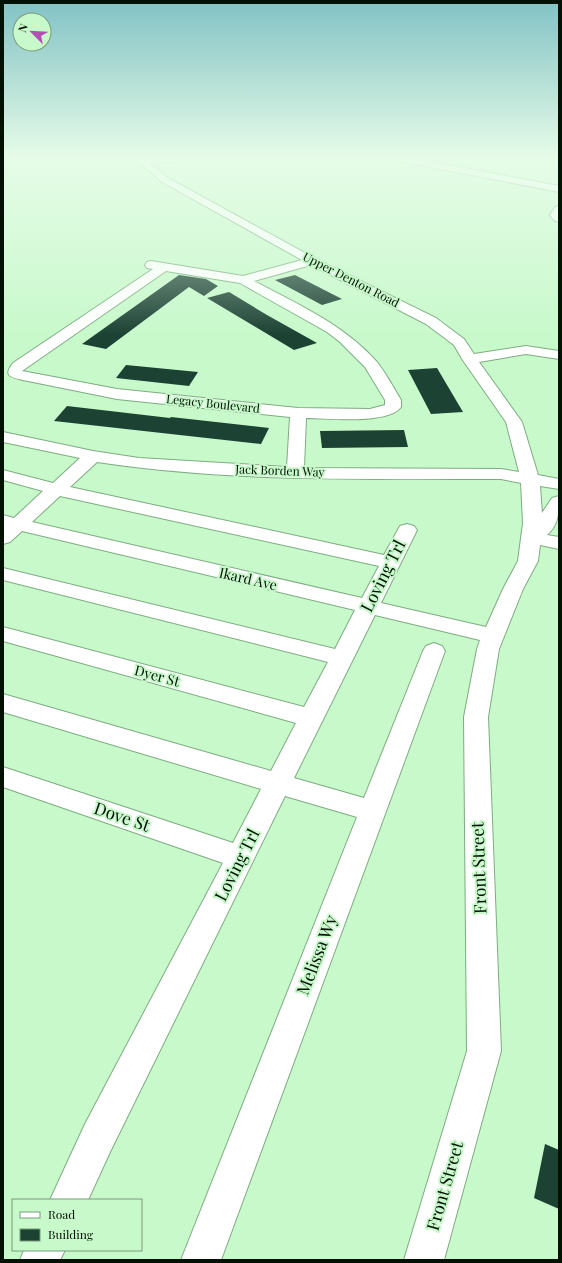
<svg xmlns="http://www.w3.org/2000/svg" width="562" height="1263" font-family="'Playfair Display',serif">
<style>
.building{fill:#1c4234}
.lines{fill:none;stroke-linecap:round;stroke-linejoin:round}
.minor-casing{stroke:#7eac81;stroke-width:2}
.minor{fill:#fff;fill-rule:evenodd}
.labels{text-anchor:middle;stroke-width:4;stroke-linejoin:round;paint-order:stroke}
.far-street-label{font-size:12px;fill:#021103;stroke:#c8f9cb}
.street-label{font-size:14px;fill:#021103;stroke:#c8f9cb}
.near-street-label{font-size:17px;fill:#021103;stroke:#c8f9cb}
</style>
<rect width="100%" height="100%" fill="#c8f9cb"/>
<path class="building" d="M 179,275 L 206,279 L 218,286 L 204,296 L 189,287 L 106,349 L 82,344 Z
M 295,275 L 342,299 L 322,305 L 275,280 Z
M 229,292 L 267,315 L 317,343 L 294,350 L 207,298 Z
M 126,365 L 198,372 L 189,386 L 116,378 Z
M 437,368 L 463,412 L 431,414 L 408,370 Z
M 67,406 L 170,418 L 171,417 L 269,428 L 261,444 L 54,421 Z
M 404,430 L 408,447 L 322,448 L 320,431 Z
M 545,1144 L 559,1150 L 559,1209 L 534,1198 Z"/>
<g class="lines">
<defs>
<path id="minor" d="M 135,158 L 187,158 L 183,161 L 150,163 L 168,178 L 316,259 L 436,318 L 464,339 L 474,354 L 526,346 L 559,351 L 559,359 L 526,354 L 479,362 L 522,422 L 538,475 L 559,479 L 559,489 L 540,486 L 542,513 L 552,498 L 559,496 C 559,511 559,525 547,535 L 559,537 L 559,549 L 540,545 L 538,561 L 523,589 L 499,649 L 488,717 L 501,1051 L 444,1260 L 404,1260 L 467,1051 L 464,717 L 477,649 L 480,640 L 375,615 L 294,778 L 364,798 L 423,651 L 426,646 L 434,643 L 442,646 L 445,651 L 221,1260 L 181,1260 L 357,817 L 285,796 L 111,1150 L 88,1200 L 50,1200 L 85,1124 L 223,863 L 3,787 L 3,767 L 233,843 L 261,789 L 3,712 L 3,694 L 271,771 L 296,723 L 3,641 L 3,627 L 304,707 L 328,662 L 3,580 L 3,568 L 335,649 L 355,610 L 22,531 L 10,542 L 3,544 L 3,515 L 14,518 L 43,491 L 3,480 L 3,470 L 53,483 L 80,458 L 3,442 L 3,432 L 93,451 L 139,458 L 287,467 L 290,417 L 117,399 L 23,380 C 10,377 3,376 13,363 L 153,269 L 147,268 L 145,265 L 147,262 L 151,261 L 243,276 L 302,260 L 162,182 ZM 311,265 L 426,324 L 454,345 L 462,359 L 506,422 L 519,472 L 501,469 L 304,468 L 306,418 C 327,418 388,425 401,407 L 401,400 C 393,387 386,373 376,361 C 343,324 297,304 254,281 ZM 166,271 L 240,283 L 327,332 L 340,342 L 365,367 L 385,400 L 385,405 L 370,409 L 298,408 L 117,389 L 22,371 ZM 97,462 C 230,482 366,479 501,479 L 521,483 L 523,523 L 518,561 L 503,589 L 486,627 L 381,603 L 417,530 L 414,526 L 407,524 L 400,526 L 384,555 L 70,487 ZM 60,496 L 379,566 L 362,598 L 32,522 Z
M 395,158 L 412,158 L 559,186 L 559,192 L 399,161 Z
M 559,206 L 559,222 L 555,221 L 550,215 L 555,207 Z
M 24,1250 L 65,1250 L 60,1260 L 20,1260 Z"/>
</defs>
<use href="#minor" class="minor-casing"/>
<use href="#minor" class="minor"/>
</g>
<linearGradient id="sky" x2="0" y2="1"><stop stop-color="#82c2c5"/><stop offset="0.47" stop-color="#e6fce8"/><stop offset="1" stop-color="#e6fce8" stop-opacity="0"/></linearGradient>
<rect width="562" height="335" fill="url(#sky)"/>
<g class="labels">
<g class="far-street-label">
<text transform="translate(351 280) rotate(27)" y="4">Upper Denton Road</text>
<text transform="translate(213 404) rotate(6)" y="4">Legacy Boulevard</text>
<text transform="translate(280 471) rotate(2)" y="4">Jack Borden Way</text>
</g>
<g class="street-label">
<text transform="translate(248 579) rotate(13)" y="5">Ikard Ave</text>
<text transform="translate(157 676) rotate(15)" y="5">Dyer St</text>
</g>
<g class="near-street-label">
<text transform="translate(383 576) rotate(-63)" y="6">Loving Trl</text>
<text transform="translate(122 817) rotate(19)" y="6">Dove St</text>
<text transform="translate(237 865) rotate(-63)" y="6">Loving Trl</text>
<text transform="translate(479 868) rotate(-92)" y="6">Front Street</text>
<text transform="translate(317 955) rotate(-69)" y="6">Melissa Wy</text>
<text transform="translate(445 1186) rotate(-74)" y="6">Front Street</text>
</g>
</g>
<rect width="562" height="1263" fill="none" stroke="#021103" stroke-width="8"/>
<rect x="12" y="1199" width="130" height="52" fill="#c8f9cb" stroke="#799c7b"/>
<rect x="20" y="1212" width="20" height="6" fill="#ffffff" stroke="#799c7b"/>
<text x="48" y="1219" font-size="12" fill="#021103">Road</text>
<rect x="20" y="1229" width="20" height="12" fill="#1c4234" stroke="#799c7b"/>
<text x="48" y="1239" font-size="12" fill="#021103">Building</text>
<g transform="translate(32 32) rotate(294)"><circle r="19" fill="#c8f9cb" stroke="#799c7b"/>
<path d="M0-3L7 15L0 10L-7 15Z" fill="#b350b6"/>
<text y="-6" font-size="11" font-weight="bold" text-anchor="middle" fill="#021103">N</text>
</g>
</svg>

TASK STATEMENT – The lines needed are those in the data above that hold the string "linejoin"; copy each of them.

ANSWER TO THIS TASK –
.lines{fill:none;stroke-linecap:round;stroke-linejoin:round}
.labels{text-anchor:middle;stroke-width:4;stroke-linejoin:round;paint-order:stroke}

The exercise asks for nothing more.